Crazed for the simple life, essayists try, 
as monks and gardeners do 
without a marketing force, to new-
and-improve varieties of satiety
with more of less, and to refurbish brands
of withoutness promising to turn one
into the other.  Restraint—
a soup whose umami only the cook
can taste because she knows
where to look, looks like 
 “settled households and communities”
devoted to tasks at and by hand or 
 “reflection subordinated to necessary action” —
nevertheless is filling, slightly addictive.

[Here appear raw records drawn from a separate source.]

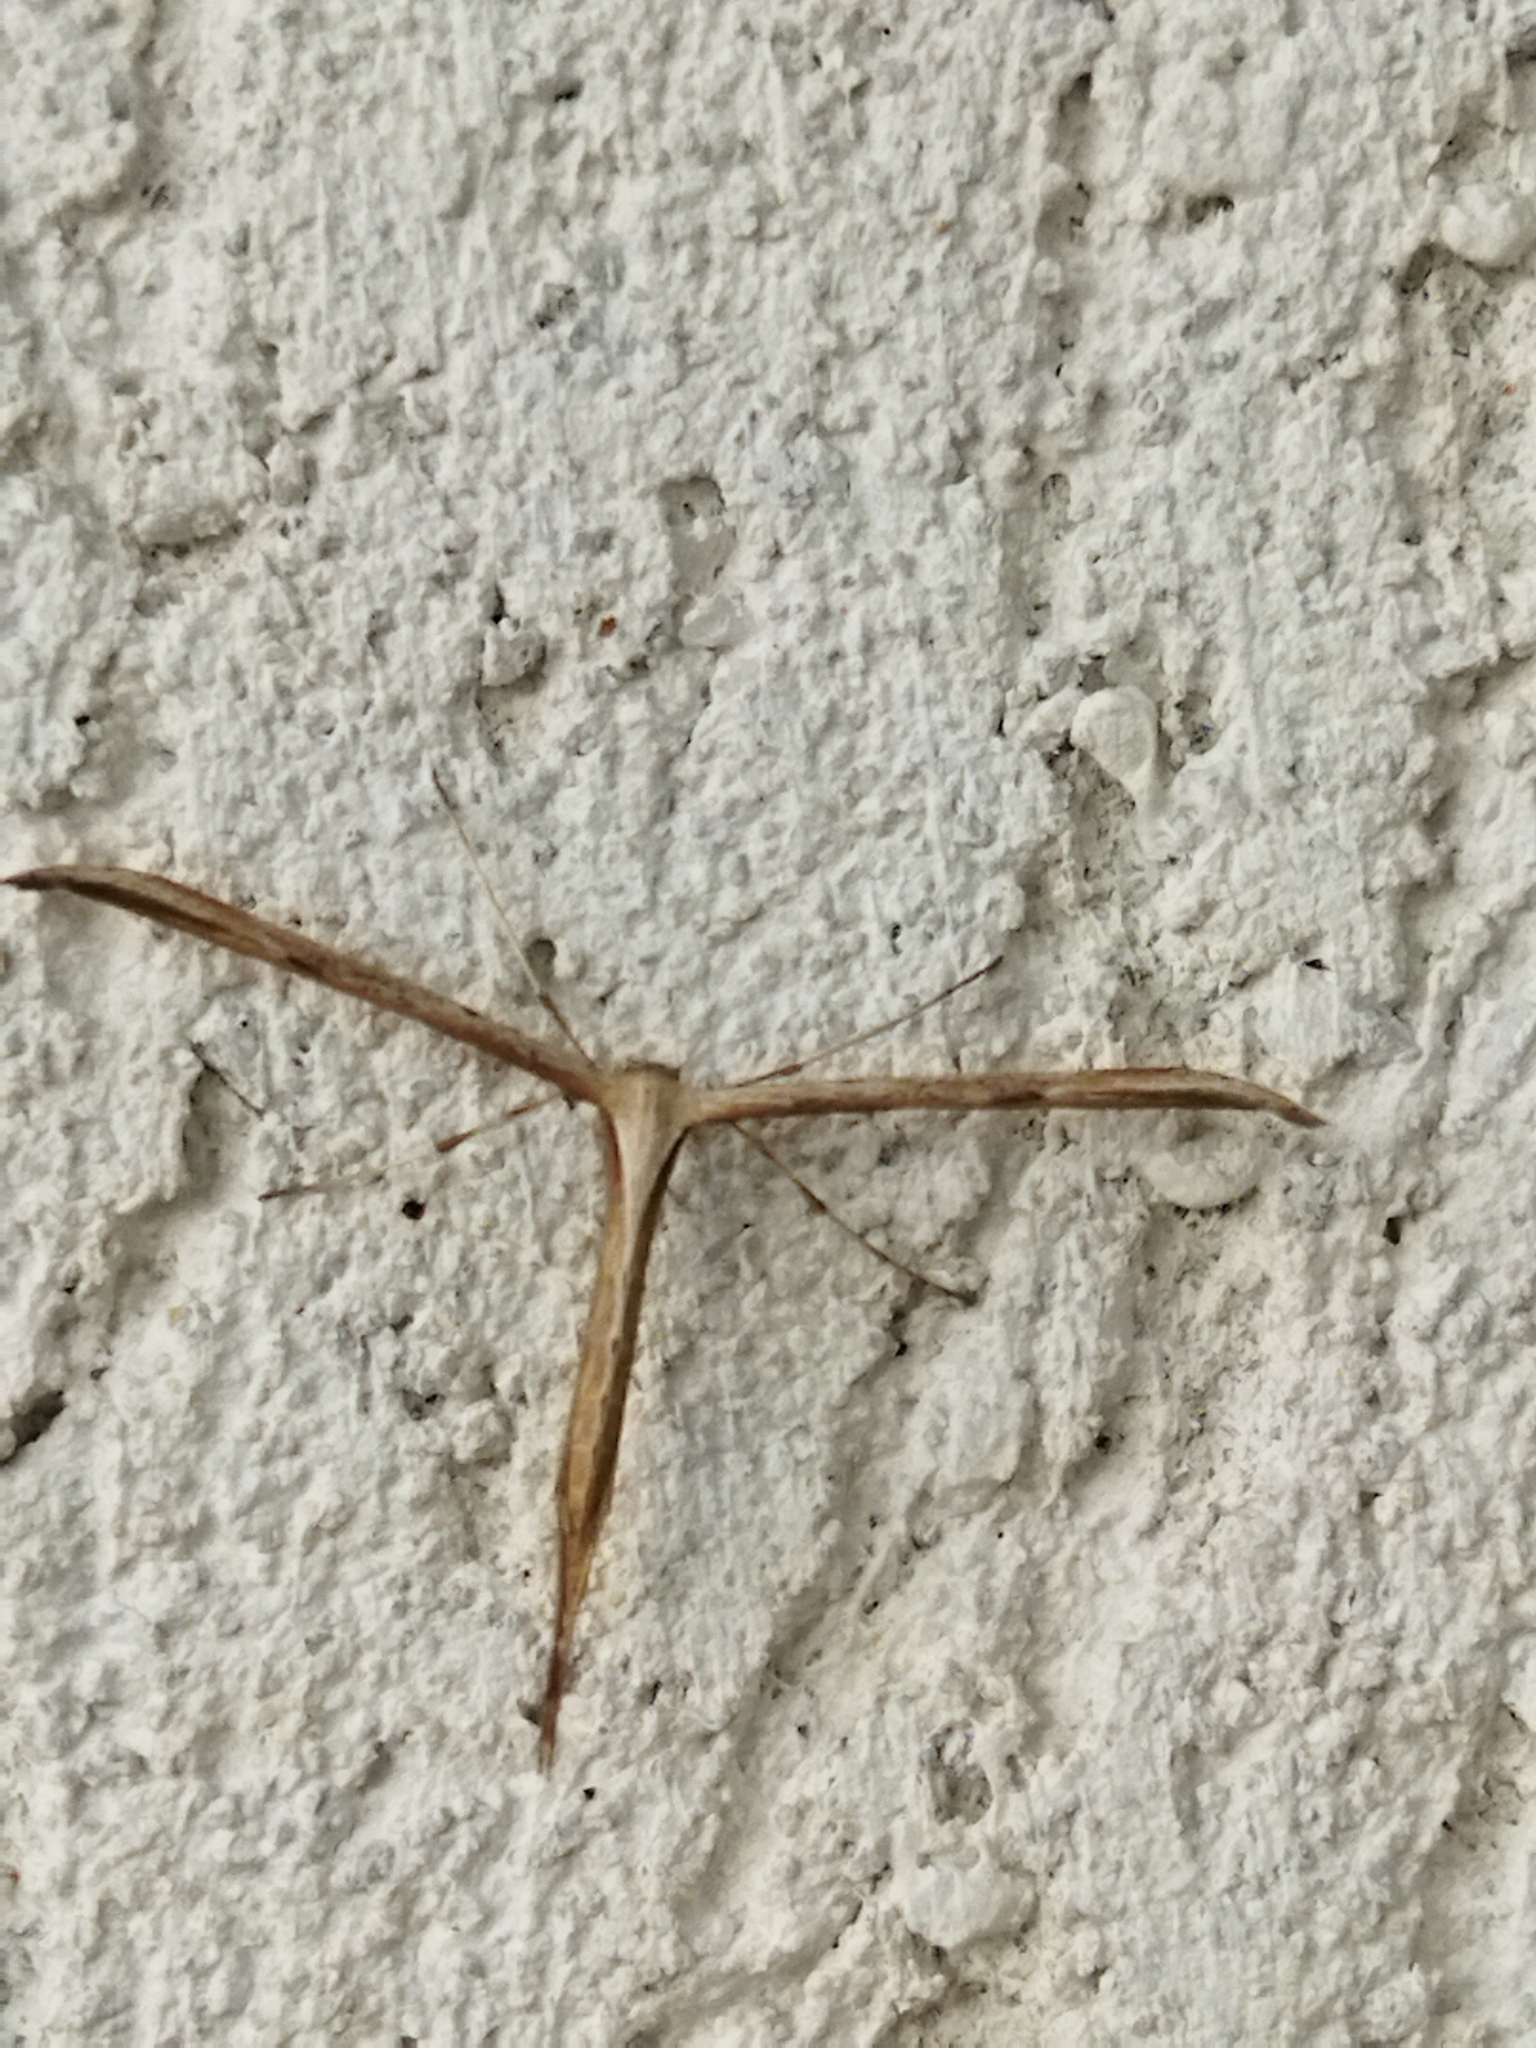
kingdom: Animalia
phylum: Arthropoda
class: Insecta
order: Lepidoptera
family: Pterophoridae
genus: Emmelina
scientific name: Emmelina monodactyla
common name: Common plume
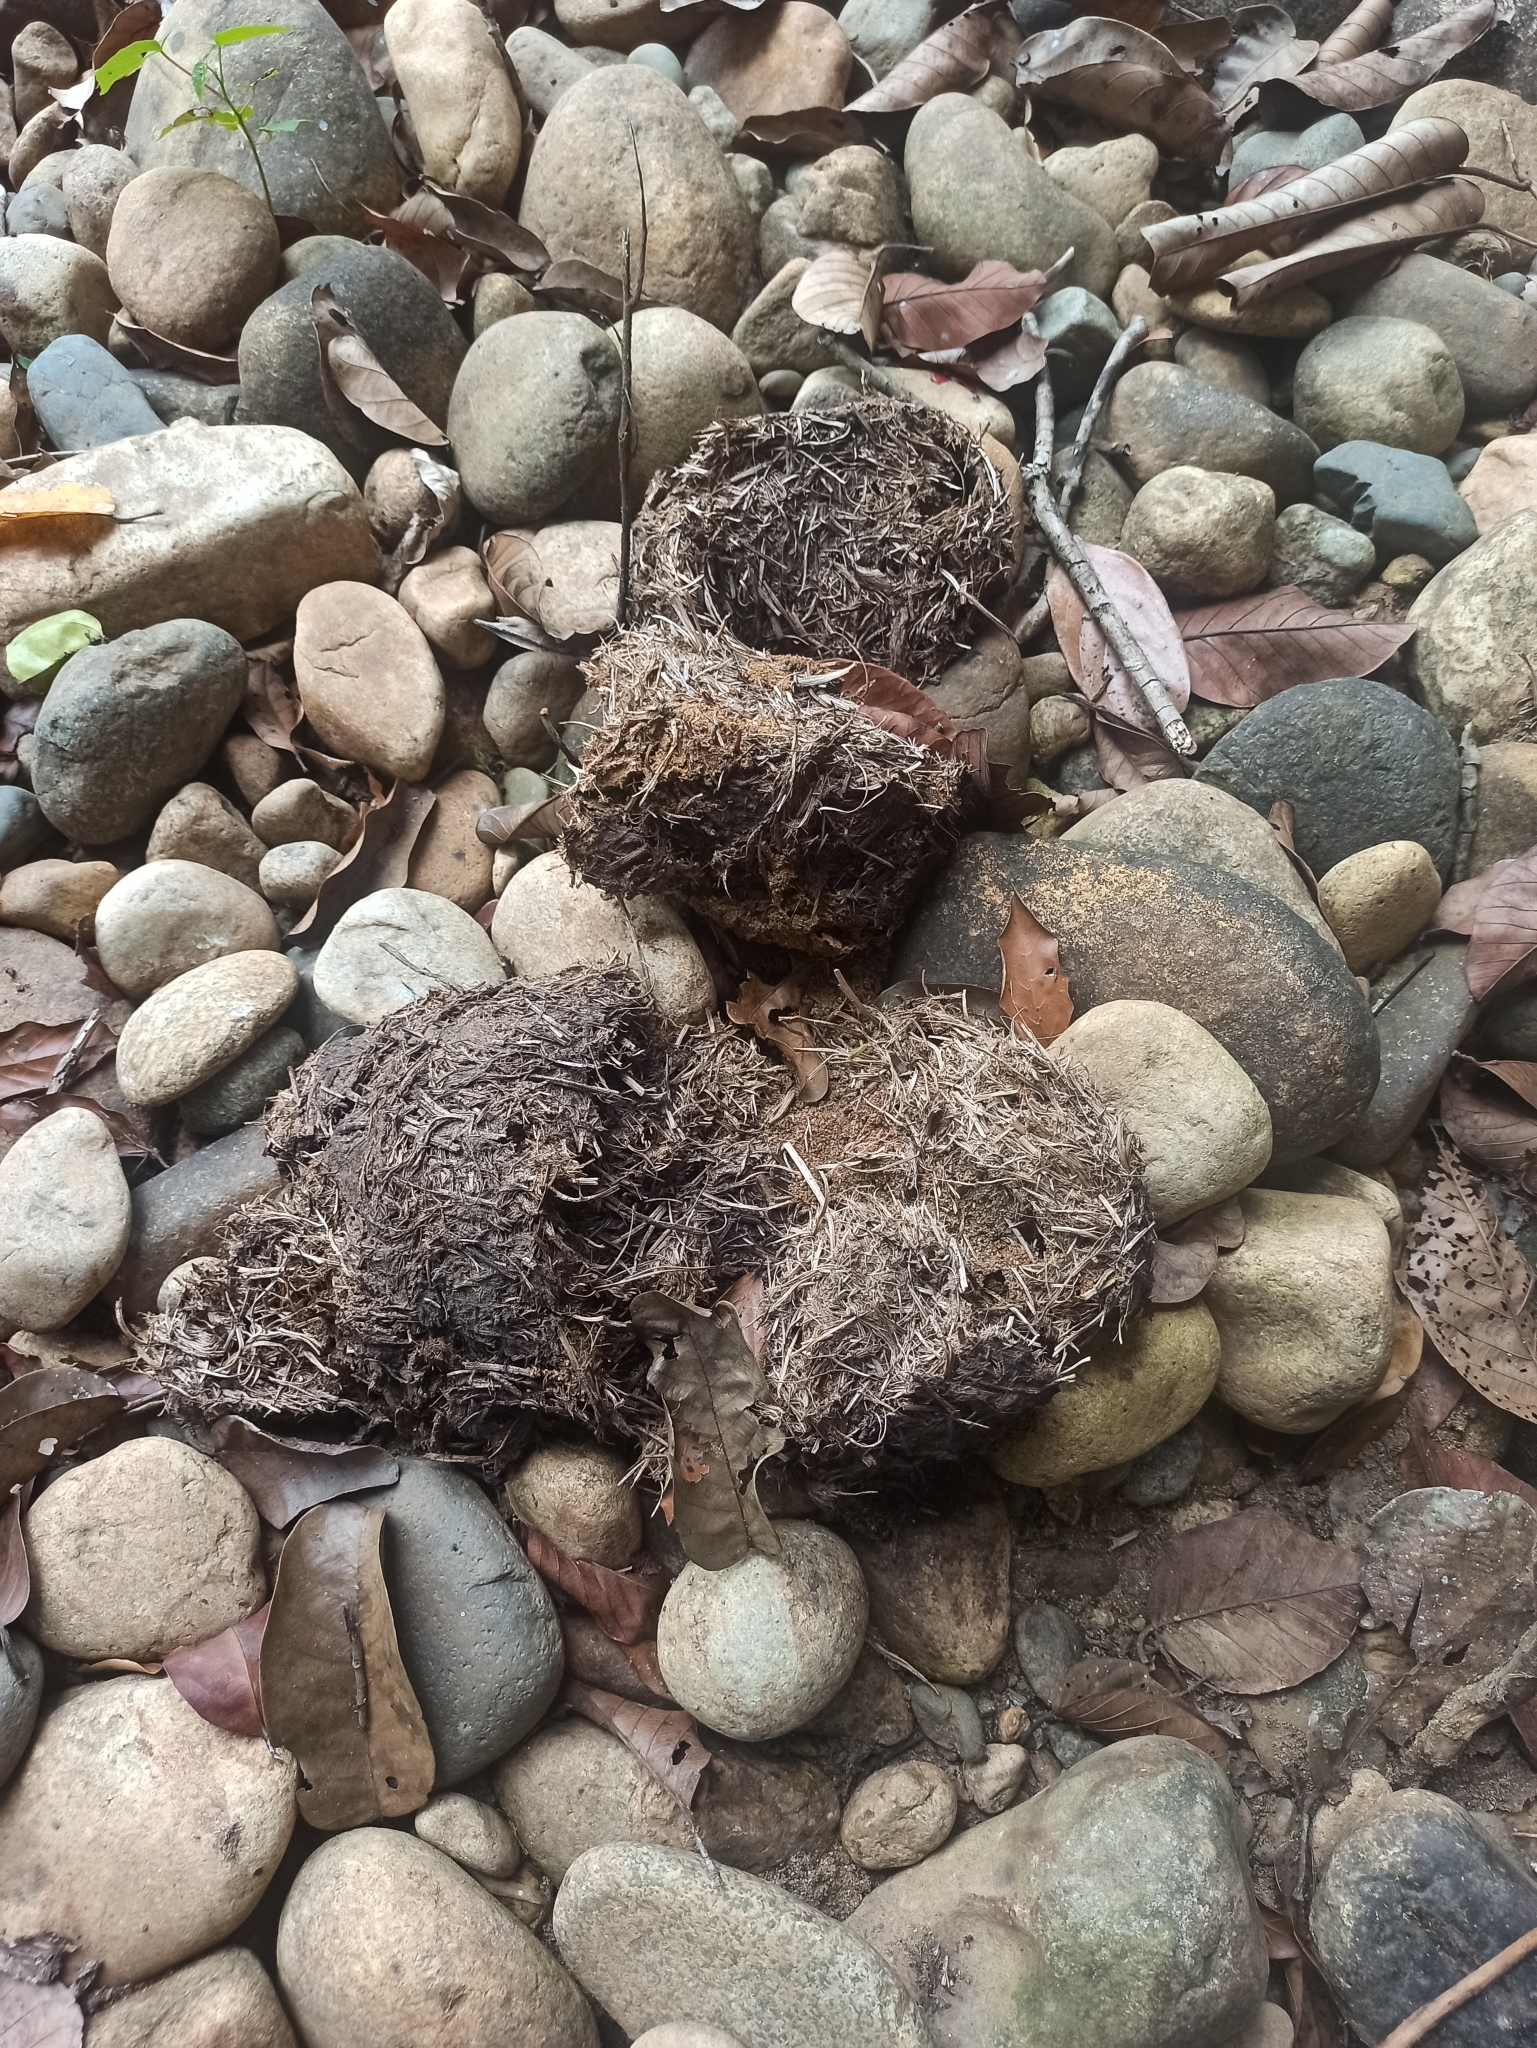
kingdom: Animalia
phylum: Chordata
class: Mammalia
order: Proboscidea
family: Elephantidae
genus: Elephas
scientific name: Elephas maximus
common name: Asian elephant
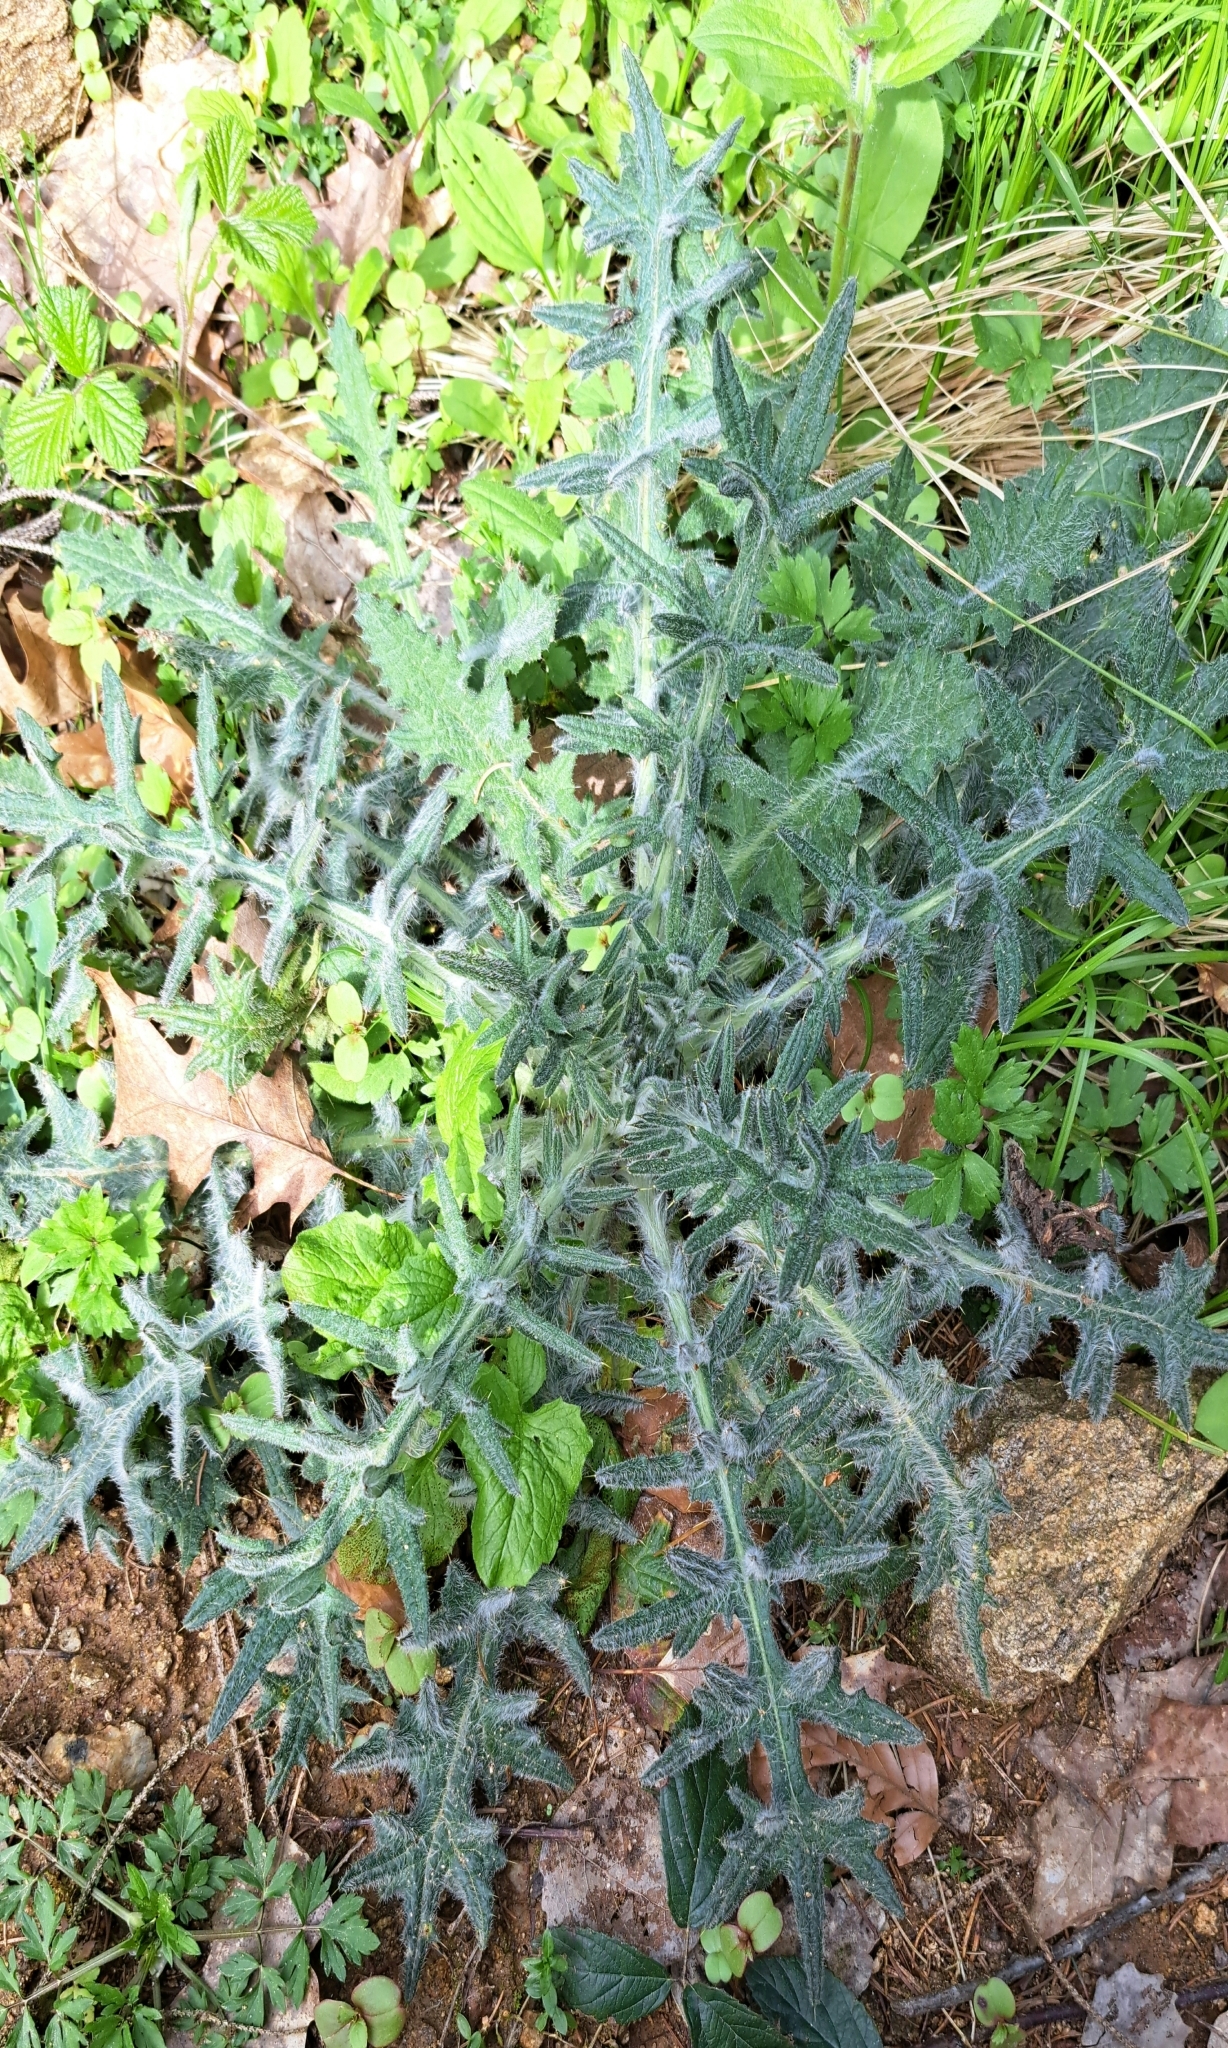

Doors stick as doors and windows
windows, if you get my meaning.  
This makes trouble for the new physics,
which is dull to irony, not at all
friable as the soil of a March-tilled plot
or a soul thawed open by obedience.
That which is of or like iron—
substances malleable only to what
made it—studies resisting. 
Unlike, say, a tree that is itself and feels 
constrained and is even pleased
to follow what came before, 
these new sciences struggle to resist
late-season temptations toward miracles.

Maybe I’m looking too hard
for cause to rejoice, but is that wrong?
It takes so long to get everyone’s
house built, that once the time
preserved for pleasure opens it is
too late to change a mind
habituated to seeing every parcel
of open ground as a homestead,
that knows just how to place
the house in relation to the barn
in relation to the fields.
It’s no worse than the essayist,
who after book after book his best
advice remains to take up
the old cross of simplicity, figure it out.
Whatever that may come to mean
in the course of what one cultivates.
As it says in Shakespeare:
  “tis not for gravity to play at cherry-pit with Satan.”
But it was for kids, marble-sharks
and wannabes who around circles drawn
in dirt knuckled down to shoot.  
Keepsies was the rule:  
play without a worldly care
for what, if anything, would ever grow there.